(Collection entries)
******

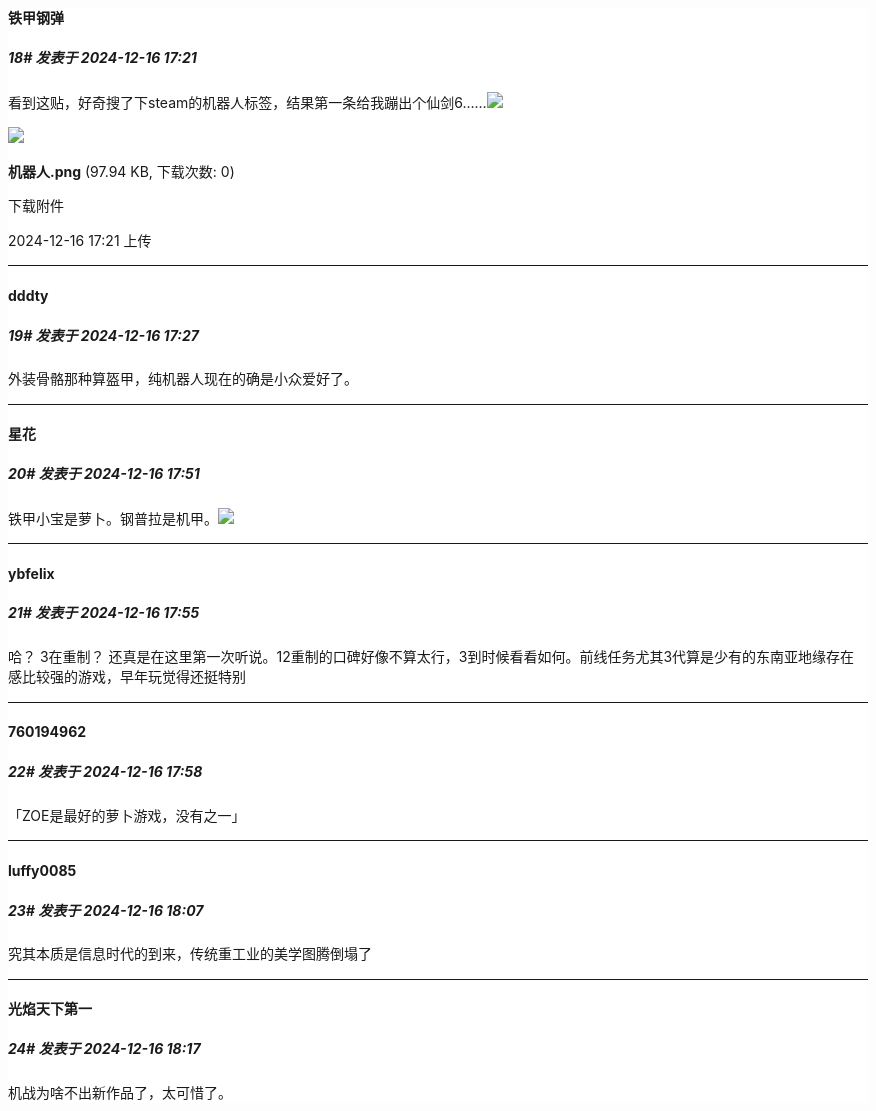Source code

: ####  铁甲钢弹  
##### 18#       发表于 2024-12-16 17:21

看到这贴，好奇搜了下steam的机器人标签，结果第一条给我蹦出个仙剑6……<img src="https://static.saraba1st.com/image/smiley/face2017/004.gif" referrerpolicy="no-referrer">

<img src="https://img.saraba1st.com/forum/202412/16/172124ui6obov8ebeoi3we.png" referrerpolicy="no-referrer">

<strong>机器人.png</strong> (97.94 KB, 下载次数: 0)

下载附件

2024-12-16 17:21 上传

*****

####  dddty  
##### 19#       发表于 2024-12-16 17:27

外装骨骼那种算盔甲，纯机器人现在的确是小众爱好了。

*****

####  星花  
##### 20#       发表于 2024-12-16 17:51

铁甲小宝是萝卜。钢普拉是机甲。<img src="https://static.saraba1st.com/image/smiley/face2017/048.png" referrerpolicy="no-referrer">

*****

####  ybfelix  
##### 21#       发表于 2024-12-16 17:55

哈？ 3在重制？ 还真是在这里第一次听说。12重制的口碑好像不算太行，3到时候看看如何。前线任务尤其3代算是少有的东南亚地缘存在感比较强的游戏，早年玩觉得还挺特别

*****

####  760194962  
##### 22#       发表于 2024-12-16 17:58

「ZOE是最好的萝卜游戏，没有之一」

*****

####  luffy0085  
##### 23#       发表于 2024-12-16 18:07

究其本质是信息时代的到来，传统重工业的美学图腾倒塌了

*****

####  光焰天下第一  
##### 24#       发表于 2024-12-16 18:17

机战为啥不出新作品了，太可惜了。
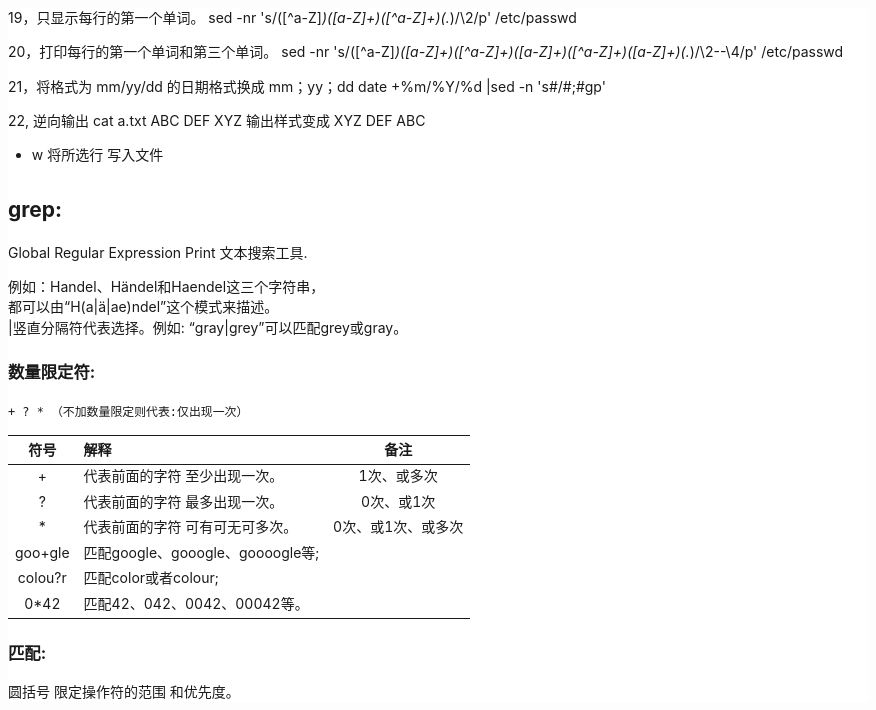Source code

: 19，只显示每行的第一个单词。
	sed -nr 's/(\[^a-Z]*)(\[a-Z]+)(\[^a-Z]+)(.*)/\2/p' /etc/passwd
  
20，打印每行的第一个单词和第三个单词。
	sed -nr 's/(\[^a-Z]*)(\[a-Z]+)(\[^a-Z]+)(\[a-Z]+)(\[^a-Z]+)(\[a-Z]+)(.*)/\2--\4/p' /etc/passwd
  
21，将格式为    mm/yy/dd    的日期格式换成   mm；yy；dd
	date +%m/%Y/%d |sed -n 's#/#;#gp'
  
22, 逆向输出
	cat a.txt
	ABC
	DEF
	XYZ
	输出样式变成
	XYZ
	DEF
	ABC



- w 将所选行 写入文件
	  



## grep:
Global Regular Expression Print  文本搜索工具.  



例如：Handel、Händel和Haendel这三个字符串，  
都可以由“H(a|ä|ae)ndel”这个模式来描述。  
|竖直分隔符代表选择。例如: “gray|grey”可以匹配grey或gray。

### 数量限定符:
	+ ? * （不加数量限定则代表:仅出现一次）


|     符号  |    解释                                      |       备注          |
|:--------:|:-------------------------------------------- |:------------------:|
| +        | 代表前面的字符 至少出现一次。                       | 1次、或多次          |
| ?        | 代表前面的字符 最多出现一次。                     | 0次、或1次          |
| \*        | 代表前面的字符 可有可无可多次。                   | 0次、或1次、或多次    |
| goo+gle  | 匹配google、gooogle、goooogle等;               |                    |
| colou?r  | 匹配color或者colour;                           |                    |
| 0\*42     | 匹配42、042、0042、00042等。                    |                    |





### 匹配:
圆括号 限定操作符的范围     和优先度。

******

YOUR ASSIGNMENT =
Among the records above, which lines hold the word "image"? Copy each one.

RESPONSE TO THE EXERCISE =
看到这贴，好奇搜了下steam的机器人标签，结果第一条给我蹦出个仙剑6……<img src="https://static.saraba1st.com/image/smiley/face2017/004.gif" referrerpolicy="no-referrer">
铁甲小宝是萝卜。钢普拉是机甲。<img src="https://static.saraba1st.com/image/smiley/face2017/048.png" referrerpolicy="no-referrer">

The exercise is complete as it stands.